La revanche des clones

Et c’est comme cela que les entreprises qui courtisent les bataillons de diplômés organisent cette famine de sens que les babyfoots, les séances de mindfulness corporate ou les soins holistiques ne parviendront jamais à compenser. 

“Voilà comment parler au client, en combien de temps, voici comment parler à la presse, comment parler à vos collaborateurs, vous en prendrez connaissance après avoir signé le règlement intérieur.”

Ces outils, normes et procédures atrophient chaque jour le sens au travail, l’homme ne rentre jamais avec plaisir dans une feuille Excel.

Et les dirigeants et leurs consultants peinent à comprendre que la dissociation induite par l’accumulation d’actes absurdes finit par générer du non sens. Peu d’entreprises ont encore comme Microsoft et Shopify, le courage de tailler dans le vif dans les process et les meetings.

Le paradoxe du sens

Nous sommes là au cœur de l’un des plus grands paradoxes du sens au travail et du discours sur les talents. Les grandes entreprises débauchent à grand prix des talents “uniques” mais visent à produire le maximum de pièces interchangeables, certes bien huilées parfois remarquablement sophistiquées mais surtout…remplaçables

Ce n’est bien sûr pas un acte volontaire, ni une volonté assumée, plutôt une conséquence inattendue du surinvestissement dans les dogmes du management scientifique qui semblaient fonctionner au départ….Au départ… Car nous touchons là au drame de la modernité liquide telle que la décrit Zygmunt Bauman  : 

La modernité n’a pas rendu les gens plus cruels. Elle a seulement inventé une façon par laquelle des choses cruelles pouvaient être réalisées par des personnes non cruelles”

Zygmunt Bauman

Les talents atrophiés

Côté talents, que sacrifie t-on dans ce pacte Faustien ? L’autonomie, la créativité, l’imagination, le plaisir au travail. Autant de moteurs essentiels du sens et du relief d’une vie de travail. Autant d’attributs humains qui nous préservent de la vie mécanique. Et c’est la raison même de la fuite des meilleurs talents issus des meilleures écoles vers l’artisanat ou les startups.

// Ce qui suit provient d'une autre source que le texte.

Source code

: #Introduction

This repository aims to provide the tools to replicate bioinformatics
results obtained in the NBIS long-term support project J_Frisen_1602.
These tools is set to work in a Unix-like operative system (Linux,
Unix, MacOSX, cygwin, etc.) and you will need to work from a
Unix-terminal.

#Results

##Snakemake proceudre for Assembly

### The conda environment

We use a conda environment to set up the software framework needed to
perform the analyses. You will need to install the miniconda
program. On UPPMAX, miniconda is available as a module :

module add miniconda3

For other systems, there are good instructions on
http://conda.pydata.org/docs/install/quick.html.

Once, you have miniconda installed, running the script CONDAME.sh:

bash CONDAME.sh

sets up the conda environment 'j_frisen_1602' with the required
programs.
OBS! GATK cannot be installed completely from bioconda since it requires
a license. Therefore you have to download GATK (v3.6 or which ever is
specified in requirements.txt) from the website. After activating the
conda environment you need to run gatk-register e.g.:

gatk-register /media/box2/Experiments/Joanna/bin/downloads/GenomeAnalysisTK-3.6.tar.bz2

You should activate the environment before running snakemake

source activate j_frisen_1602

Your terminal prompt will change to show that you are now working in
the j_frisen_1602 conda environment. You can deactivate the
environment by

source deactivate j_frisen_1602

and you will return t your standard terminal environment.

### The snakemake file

La rareté ne s’accommode jamais d’être “standard”.

Aucun homme n’aspire à être une machine, même si il y est grossièrement attaché par une chaîne dorée.

Les RH éclairés devraient méditer cette éternelle leçon de Marcel Aymé :  “l’homme qui possède des dons brillants ne peut se satisfaire longtemps de les exercer sur un objet médiocre.” Le futur des talents implique donc une inversion. Il consiste à se poser une question fertile mais vertigineuse : Comment rendre les jobs, les parcours, irremplaçables ?

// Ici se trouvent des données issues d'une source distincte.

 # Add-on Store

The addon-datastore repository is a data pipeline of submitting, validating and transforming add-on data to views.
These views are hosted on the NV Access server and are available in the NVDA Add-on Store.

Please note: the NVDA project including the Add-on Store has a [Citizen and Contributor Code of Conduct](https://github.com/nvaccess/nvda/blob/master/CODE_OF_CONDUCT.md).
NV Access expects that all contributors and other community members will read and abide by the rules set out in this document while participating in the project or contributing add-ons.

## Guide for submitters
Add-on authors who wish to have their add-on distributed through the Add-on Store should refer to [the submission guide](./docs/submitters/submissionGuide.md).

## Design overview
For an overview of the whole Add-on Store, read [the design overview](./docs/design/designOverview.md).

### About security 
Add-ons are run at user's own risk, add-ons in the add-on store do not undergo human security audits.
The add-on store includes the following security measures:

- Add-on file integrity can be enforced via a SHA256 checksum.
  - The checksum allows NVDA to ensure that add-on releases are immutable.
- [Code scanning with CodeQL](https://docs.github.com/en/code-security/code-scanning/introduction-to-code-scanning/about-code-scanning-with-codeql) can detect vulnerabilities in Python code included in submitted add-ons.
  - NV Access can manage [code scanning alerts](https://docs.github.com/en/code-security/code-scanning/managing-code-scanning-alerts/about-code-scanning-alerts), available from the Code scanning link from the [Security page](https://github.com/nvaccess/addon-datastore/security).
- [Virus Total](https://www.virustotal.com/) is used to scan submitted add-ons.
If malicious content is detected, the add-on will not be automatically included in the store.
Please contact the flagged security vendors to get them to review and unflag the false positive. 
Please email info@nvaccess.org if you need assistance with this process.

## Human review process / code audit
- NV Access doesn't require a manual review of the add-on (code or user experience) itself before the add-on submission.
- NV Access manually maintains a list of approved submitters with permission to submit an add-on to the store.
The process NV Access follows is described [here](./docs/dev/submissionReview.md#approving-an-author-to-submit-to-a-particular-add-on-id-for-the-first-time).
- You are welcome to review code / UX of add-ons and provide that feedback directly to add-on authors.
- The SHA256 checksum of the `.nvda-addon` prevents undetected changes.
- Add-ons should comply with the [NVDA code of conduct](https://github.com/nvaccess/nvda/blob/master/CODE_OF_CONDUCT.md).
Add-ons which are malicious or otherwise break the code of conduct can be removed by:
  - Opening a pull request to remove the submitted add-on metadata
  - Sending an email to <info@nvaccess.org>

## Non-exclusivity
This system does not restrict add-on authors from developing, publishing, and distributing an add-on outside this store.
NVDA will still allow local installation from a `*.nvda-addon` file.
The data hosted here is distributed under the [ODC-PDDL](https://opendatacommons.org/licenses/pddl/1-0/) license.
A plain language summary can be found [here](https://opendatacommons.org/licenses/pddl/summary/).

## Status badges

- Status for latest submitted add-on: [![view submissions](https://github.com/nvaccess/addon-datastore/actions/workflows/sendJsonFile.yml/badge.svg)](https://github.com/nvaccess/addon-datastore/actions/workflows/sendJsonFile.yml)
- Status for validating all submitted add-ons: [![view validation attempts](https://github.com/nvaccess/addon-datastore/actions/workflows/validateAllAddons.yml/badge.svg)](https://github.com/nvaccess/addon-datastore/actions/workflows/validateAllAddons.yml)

Le chiffre a t-il fini par tuer le sens ? L’un des spécialistes reconnu du management, Josh Bersin, sonnait l’alarme il n’y a pas si longtemps : « une trop grande importance accordée aux mesures peut entraîner une baisse de la productivité. »

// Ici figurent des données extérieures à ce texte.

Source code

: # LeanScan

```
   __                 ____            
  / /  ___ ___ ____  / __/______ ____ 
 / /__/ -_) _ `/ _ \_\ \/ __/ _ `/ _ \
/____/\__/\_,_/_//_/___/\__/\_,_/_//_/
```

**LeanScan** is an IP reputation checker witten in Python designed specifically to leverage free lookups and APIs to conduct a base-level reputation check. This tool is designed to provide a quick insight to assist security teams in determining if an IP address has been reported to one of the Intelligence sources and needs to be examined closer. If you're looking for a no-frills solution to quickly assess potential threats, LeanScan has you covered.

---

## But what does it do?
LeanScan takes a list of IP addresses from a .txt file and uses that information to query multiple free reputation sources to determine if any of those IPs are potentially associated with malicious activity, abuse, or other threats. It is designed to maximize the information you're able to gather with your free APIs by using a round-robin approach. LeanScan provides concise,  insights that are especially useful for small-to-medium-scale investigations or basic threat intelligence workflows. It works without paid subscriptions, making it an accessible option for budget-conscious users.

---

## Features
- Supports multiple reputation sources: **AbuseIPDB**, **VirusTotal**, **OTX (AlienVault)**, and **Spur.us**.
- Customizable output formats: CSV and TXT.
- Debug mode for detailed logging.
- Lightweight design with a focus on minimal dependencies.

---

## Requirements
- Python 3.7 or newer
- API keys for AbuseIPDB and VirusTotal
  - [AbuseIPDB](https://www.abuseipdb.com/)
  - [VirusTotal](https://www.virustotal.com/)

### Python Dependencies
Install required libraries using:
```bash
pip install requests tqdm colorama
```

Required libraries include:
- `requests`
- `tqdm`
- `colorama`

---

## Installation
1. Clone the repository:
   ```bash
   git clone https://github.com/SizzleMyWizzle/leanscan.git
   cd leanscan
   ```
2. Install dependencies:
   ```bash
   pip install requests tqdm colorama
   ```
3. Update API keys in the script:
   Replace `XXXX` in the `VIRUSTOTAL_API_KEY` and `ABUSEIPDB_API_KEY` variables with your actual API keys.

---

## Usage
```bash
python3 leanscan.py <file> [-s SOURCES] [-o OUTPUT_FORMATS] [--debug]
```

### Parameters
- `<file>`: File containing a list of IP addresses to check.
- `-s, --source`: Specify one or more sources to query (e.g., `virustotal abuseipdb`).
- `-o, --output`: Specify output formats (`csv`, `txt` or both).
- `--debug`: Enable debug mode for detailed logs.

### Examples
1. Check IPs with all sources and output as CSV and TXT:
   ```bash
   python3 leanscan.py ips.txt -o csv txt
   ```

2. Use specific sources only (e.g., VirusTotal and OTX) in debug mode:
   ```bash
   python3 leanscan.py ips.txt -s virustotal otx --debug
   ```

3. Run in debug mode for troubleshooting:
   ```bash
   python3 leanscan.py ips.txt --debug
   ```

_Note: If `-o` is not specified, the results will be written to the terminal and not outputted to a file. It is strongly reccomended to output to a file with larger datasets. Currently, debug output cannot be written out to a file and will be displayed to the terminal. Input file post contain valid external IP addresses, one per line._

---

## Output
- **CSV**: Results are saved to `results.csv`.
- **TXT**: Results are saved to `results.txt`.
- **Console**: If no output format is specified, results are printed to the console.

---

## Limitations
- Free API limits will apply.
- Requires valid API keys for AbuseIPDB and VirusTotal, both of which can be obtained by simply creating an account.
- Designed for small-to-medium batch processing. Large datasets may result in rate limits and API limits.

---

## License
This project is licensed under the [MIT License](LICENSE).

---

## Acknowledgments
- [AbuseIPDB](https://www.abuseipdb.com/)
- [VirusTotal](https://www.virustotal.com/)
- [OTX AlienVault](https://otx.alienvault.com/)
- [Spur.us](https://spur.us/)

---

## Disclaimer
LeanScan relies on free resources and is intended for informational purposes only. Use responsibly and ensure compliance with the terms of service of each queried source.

Je lisais récemment le livre du Psychiatre Alain Gérard, le malheur inutile qui expliquait comment un management inhumain à base de chiffres décorrélés du réel avait anéanti, chez plusieurs de ses patients, le sens au travail.

Dans son livre, il raconte une anecdote marquante. Celle d’une infirmière hyper consciencieuse qui expliquait à sa supérieure “cadre de soin” référente  -on appréciera la poésie- qu’elle ne pouvait plus s’occuper des patients qui sonnaient en permanence dans les chambres à cause de la charge administrative du reporting. Elle s’était vue rétorquer qu’elle n’avait qu’à “porter des boules quies dans les couloirs”. Ambiance…

Cette anecdote est un triste reflet de la réalité dans nombre d’institutions et d’entreprises. Un regard lourd et sans appel sur tous ces lieux de survie qui ont sacrifié l’homme sur l’autel de la rentabilité hyperfinanciarisée et des process sans âme.

L’intuition de la Philosophe Simone Weil au siècle dernier était que l’industrialisation croissante finirait par créer un vide dans les esprits, un esclavage de l’âme qu’elle appelait pudiquement l’affliction. Cette interchangeabilité propulsée par les process d’un-monde-qui-scale s’est désormais étendue aux cols blancs. 

En matière de sens au travail, elle révèle une vérité profonde et difficile : “il n’y a pas de vie juste dans un monde faux.”